Sevilla, however, noted that all government employees, including DepEd employees, are covered by PhilHealth. (READ: No budget for treatment of teachers with coronavirus – DepEd official)
4 million out-of-school children
During Wednesday’s hearing, Malaluan told senators that some 23 million students are about to undergo an education system overhauled because of the spread of the highly infectious COVID-19.
This school year’s enrollees is about 4 million children lesser than the 27.7 million who enlisted last year.
The staggering drop alarmed the lawmakers. Senator Nancy Binay had to clarify: “More or less, 4 million out-of-school youth for the next school year?” Malaluan affirmed this.
The DepEd assured the senators that those left out would not be left behind. “But as of this time, our main focus is those who have enrolled, but we will discuss in greater detail this non-participation [of students],” Malaluan said. (READ: DepEd looking for ‘learning opportunities’ for some 4 million out-of-school children)
The DepEd decided to shift to distance learning for the coming school year to comply with the President’s order that schools postpone face-to-face classes until a coronavirus vaccine becomes available.
But many have criticized the DepEd’s decision to open classes in the middle of a health crisis. (READ: No student left behind? During pandemic, education ‘only for those who can afford’)
Teachers themselves have been asking the DepEd to delay classes to a later date to give them more time to prepare for the digital shift. (READ: 3 weeks into school opening, teachers say they still don’t have copies of learning modules)
Despite this, Briones said classes will begin on August 24 in “whatever form.” (WATCH: Handa na bang magbukas ng klase sa Agosto 24 ang Pilipinas?)

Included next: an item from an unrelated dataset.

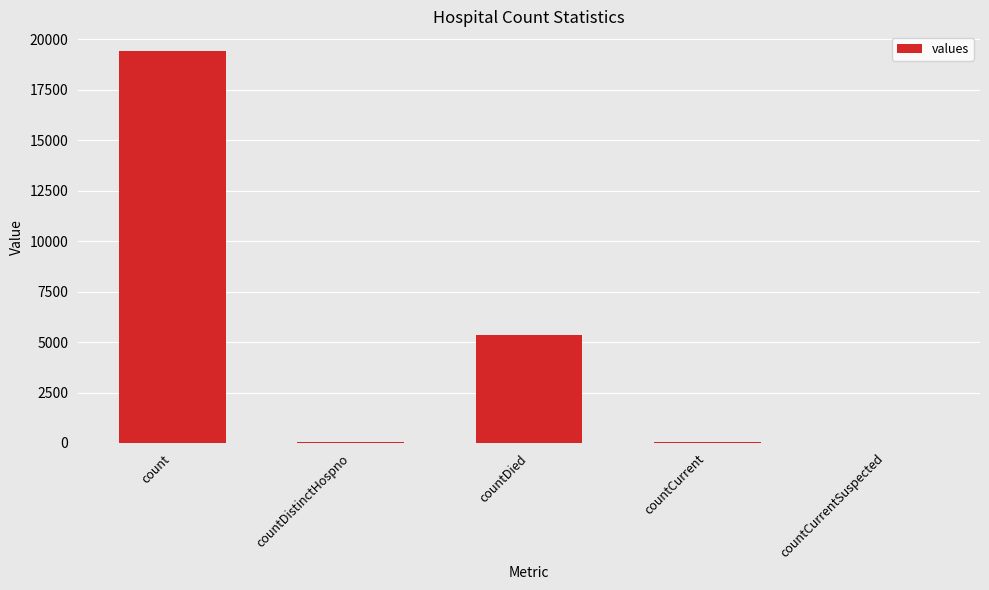

What is the change in value from count to countCurrent?

-19360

Ironically, the DepEd launch of the “school readiness program” on Monday morning, August 10, was marred by technical glitches. (READ: Technical problems force DepEd to postpone launch of school ‘readiness’ program)
The discussion on the class opening in the country comes as a global debate rages about reopening of schools during the pandemic.
A study in South Korea showed that young people between 10 and 19 years old can spread COVID-19 as much as adults do, which means reopening schools can increase virus transmission. At the same time, a US scientific panel recommended face-to-face classes for children who are younger or who have special needs.
The Philippine government has allowed the conduct of “limited” face-to-face classes in low-risk areas in the country starting January 2021. (READ: Duterte allows ‘limited’ face-to-face classes in low-risk areas)
As of Wednesday, the Philippines recorded 143,749 cases of COVID-19, including 2,404 deaths and 68,997 recoveries. – Rappler.com
Editors note: Quotes in Filipino have been translated into English.